Несущие, в числе которых была и Анна Михайловна, поровнялись с молодым человеком, и ему на мгновение из за спин и затылков людей показалась высокая, жирная, открытая грудь, тучные плечи больного, приподнятые кверху людьми, державшими его под мышки, и седая курчавая, львиная голова. Голова эта, с необычайно широким лбом и скулами, красивым чувственным ртом и величественным холодным взглядом, была не обезображена близостью смерти. Она была такая же, какою знал ее Пьер назад тому три месяца, когда граф отпускал его в Петербург. Но голова эта беспомощно покачивалась от неровных шагов несущих, и холодный, безучастный взгляд не знал, на чем остановиться.

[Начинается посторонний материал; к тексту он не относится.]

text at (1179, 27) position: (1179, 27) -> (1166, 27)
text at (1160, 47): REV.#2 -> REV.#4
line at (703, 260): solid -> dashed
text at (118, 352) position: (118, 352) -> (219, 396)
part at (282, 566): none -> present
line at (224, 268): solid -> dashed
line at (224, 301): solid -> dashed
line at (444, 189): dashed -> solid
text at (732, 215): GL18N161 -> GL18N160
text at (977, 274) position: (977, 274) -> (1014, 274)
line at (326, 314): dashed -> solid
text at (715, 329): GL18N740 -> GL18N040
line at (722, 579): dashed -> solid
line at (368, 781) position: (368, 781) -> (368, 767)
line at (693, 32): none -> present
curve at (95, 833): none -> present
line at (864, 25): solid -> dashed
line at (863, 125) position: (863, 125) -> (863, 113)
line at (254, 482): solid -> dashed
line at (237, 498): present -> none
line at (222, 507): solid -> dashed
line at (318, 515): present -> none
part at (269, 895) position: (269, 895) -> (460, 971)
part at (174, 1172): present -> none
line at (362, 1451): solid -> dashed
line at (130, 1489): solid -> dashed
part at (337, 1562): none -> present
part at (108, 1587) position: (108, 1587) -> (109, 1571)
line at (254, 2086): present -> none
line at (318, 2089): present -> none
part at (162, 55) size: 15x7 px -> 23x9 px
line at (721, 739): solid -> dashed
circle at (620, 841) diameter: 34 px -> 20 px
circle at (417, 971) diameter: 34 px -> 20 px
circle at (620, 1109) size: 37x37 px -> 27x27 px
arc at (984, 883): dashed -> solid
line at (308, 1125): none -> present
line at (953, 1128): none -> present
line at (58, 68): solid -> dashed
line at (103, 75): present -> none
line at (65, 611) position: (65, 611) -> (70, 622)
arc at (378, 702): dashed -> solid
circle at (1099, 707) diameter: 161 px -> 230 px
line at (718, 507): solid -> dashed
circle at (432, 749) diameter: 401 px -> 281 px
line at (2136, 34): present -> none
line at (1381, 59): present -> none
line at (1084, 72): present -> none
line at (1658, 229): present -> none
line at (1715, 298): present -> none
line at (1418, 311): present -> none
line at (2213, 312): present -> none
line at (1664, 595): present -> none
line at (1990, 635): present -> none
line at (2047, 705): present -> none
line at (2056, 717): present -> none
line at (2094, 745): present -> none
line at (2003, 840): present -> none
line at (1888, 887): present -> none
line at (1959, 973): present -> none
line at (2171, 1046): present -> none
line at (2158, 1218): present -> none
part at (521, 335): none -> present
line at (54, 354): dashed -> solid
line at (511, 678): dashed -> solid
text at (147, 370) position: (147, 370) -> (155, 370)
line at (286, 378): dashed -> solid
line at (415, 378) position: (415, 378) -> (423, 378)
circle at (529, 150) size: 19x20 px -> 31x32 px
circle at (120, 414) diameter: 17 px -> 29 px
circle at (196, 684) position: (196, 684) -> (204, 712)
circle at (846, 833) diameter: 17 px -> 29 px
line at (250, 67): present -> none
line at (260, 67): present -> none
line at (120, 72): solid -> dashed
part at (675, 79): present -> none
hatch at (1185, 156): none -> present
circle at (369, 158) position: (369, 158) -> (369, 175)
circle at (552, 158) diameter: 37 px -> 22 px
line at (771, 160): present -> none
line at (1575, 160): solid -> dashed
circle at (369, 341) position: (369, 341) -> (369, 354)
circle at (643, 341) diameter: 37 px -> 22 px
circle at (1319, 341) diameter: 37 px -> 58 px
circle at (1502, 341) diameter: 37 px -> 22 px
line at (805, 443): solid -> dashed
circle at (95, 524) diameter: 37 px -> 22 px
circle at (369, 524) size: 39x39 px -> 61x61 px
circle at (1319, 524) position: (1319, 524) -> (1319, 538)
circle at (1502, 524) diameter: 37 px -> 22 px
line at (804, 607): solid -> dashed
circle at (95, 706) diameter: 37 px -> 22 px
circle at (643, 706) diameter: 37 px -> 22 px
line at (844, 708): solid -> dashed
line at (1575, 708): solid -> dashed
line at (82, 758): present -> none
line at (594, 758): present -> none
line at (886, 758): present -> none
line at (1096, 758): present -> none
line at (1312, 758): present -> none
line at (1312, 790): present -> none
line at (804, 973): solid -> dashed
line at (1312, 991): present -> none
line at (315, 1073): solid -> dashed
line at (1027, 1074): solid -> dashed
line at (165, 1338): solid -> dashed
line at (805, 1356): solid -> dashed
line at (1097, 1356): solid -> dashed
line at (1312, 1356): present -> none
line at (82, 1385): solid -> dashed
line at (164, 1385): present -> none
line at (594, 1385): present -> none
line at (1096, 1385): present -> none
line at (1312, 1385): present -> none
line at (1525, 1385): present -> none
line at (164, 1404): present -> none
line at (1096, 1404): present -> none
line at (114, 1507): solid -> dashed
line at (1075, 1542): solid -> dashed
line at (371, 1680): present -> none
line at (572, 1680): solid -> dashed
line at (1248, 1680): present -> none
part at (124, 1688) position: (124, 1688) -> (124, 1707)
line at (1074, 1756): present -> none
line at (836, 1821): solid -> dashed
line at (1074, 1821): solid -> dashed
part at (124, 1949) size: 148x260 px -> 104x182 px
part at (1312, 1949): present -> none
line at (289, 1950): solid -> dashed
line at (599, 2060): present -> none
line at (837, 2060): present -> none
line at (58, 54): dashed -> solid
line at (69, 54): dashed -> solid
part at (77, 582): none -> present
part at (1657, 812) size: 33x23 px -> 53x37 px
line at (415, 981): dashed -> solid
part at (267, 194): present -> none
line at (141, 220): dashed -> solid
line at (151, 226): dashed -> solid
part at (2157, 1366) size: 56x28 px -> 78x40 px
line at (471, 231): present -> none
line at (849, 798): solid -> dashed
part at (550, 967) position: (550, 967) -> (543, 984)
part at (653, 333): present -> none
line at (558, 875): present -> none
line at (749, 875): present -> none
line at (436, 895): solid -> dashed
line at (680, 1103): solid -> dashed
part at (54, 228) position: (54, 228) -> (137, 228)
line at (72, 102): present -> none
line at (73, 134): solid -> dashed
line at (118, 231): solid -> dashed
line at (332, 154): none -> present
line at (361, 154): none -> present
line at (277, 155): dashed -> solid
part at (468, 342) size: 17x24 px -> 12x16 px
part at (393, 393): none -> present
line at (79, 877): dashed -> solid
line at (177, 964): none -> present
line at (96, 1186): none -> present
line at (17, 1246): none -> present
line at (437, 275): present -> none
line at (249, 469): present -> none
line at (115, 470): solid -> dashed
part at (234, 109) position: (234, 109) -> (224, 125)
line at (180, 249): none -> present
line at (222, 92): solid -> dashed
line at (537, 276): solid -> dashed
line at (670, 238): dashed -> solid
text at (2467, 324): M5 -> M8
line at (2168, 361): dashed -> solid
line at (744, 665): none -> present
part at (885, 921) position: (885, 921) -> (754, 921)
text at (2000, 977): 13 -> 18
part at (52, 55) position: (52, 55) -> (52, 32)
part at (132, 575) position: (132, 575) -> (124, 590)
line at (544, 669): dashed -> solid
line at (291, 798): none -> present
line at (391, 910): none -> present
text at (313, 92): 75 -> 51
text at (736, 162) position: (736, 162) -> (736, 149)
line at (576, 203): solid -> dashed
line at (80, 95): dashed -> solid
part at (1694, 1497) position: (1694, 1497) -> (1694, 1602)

Прошло несколько минут суетни около высокой кровати; люди, несшие больного, разошлись. Анна Михайловна дотронулась до руки Пьера и сказала ему: «Venez». [Идите.] Пьер вместе с нею подошел к кровати, на которой, в праздничной позе, видимо, имевшей отношение к только что совершенному таинству, был положен больной. Он лежал, высоко опираясь головой на подушки. Руки его были симметрично выложены на зеленом шелковом одеяле ладонями вниз. Когда Пьер подошел, граф глядел прямо на него, но глядел тем взглядом, которого смысл и значение нельзя понять человеку. Или этот взгляд ровно ничего не говорил, как только то, что, покуда есть глаза, надо же глядеть куда нибудь, или он говорил слишком многое. Пьер остановился, не зная, что ему делать, и вопросительно оглянулся на свою руководительницу Анну Михайловну. Анна Михайловна сделала ему торопливый жест глазами, указывая на руку больного и губами посылая ей воздушный поцелуй. Пьер, старательно вытягивая шею, чтоб не зацепить за одеяло, исполнил ее совет и приложился к ширококостной и мясистой руке. Ни рука, ни один мускул лица графа не дрогнули. Пьер опять вопросительно посмотрел на Анну Михайловну, спрашивая теперь, что ему делать. Анна Михайловна глазами указала ему на кресло, стоявшее подле кровати. Пьер покорно стал садиться на кресло, глазами продолжая спрашивать, то ли он сделал, что нужно. Анна Михайловна одобрительно кивнула головой. Пьер принял опять симметрично наивное положение египетской статуи, видимо, соболезнуя о том, что неуклюжее и толстое тело его занимало такое большое пространство, и употребляя все душевные силы, чтобы казаться как можно меньше. Он смотрел на графа. Граф смотрел на то место, где находилось лицо Пьера, в то время как он стоял. Анна Михайловна являла в своем положении сознание трогательной важности этой последней минуты свидания отца с сыном. Это продолжалось две минуты, которые показались Пьеру часом. Вдруг в крупных мускулах и морщинах лица графа появилось содрогание. Содрогание усиливалось, красивый рот покривился (тут только Пьер понял, до какой степени отец его был близок к смерти), из перекривленного рта послышался неясный хриплый звук. Анна Михайловна старательно смотрела в глаза больному и, стараясь угадать, чего было нужно ему, указывала то на Пьера, то на питье, то шопотом вопросительно называла князя Василия, то указывала на одеяло. Глаза и лицо больного выказывали нетерпение. Он сделал усилие, чтобы взглянуть на слугу, который безотходно стоял у изголовья постели.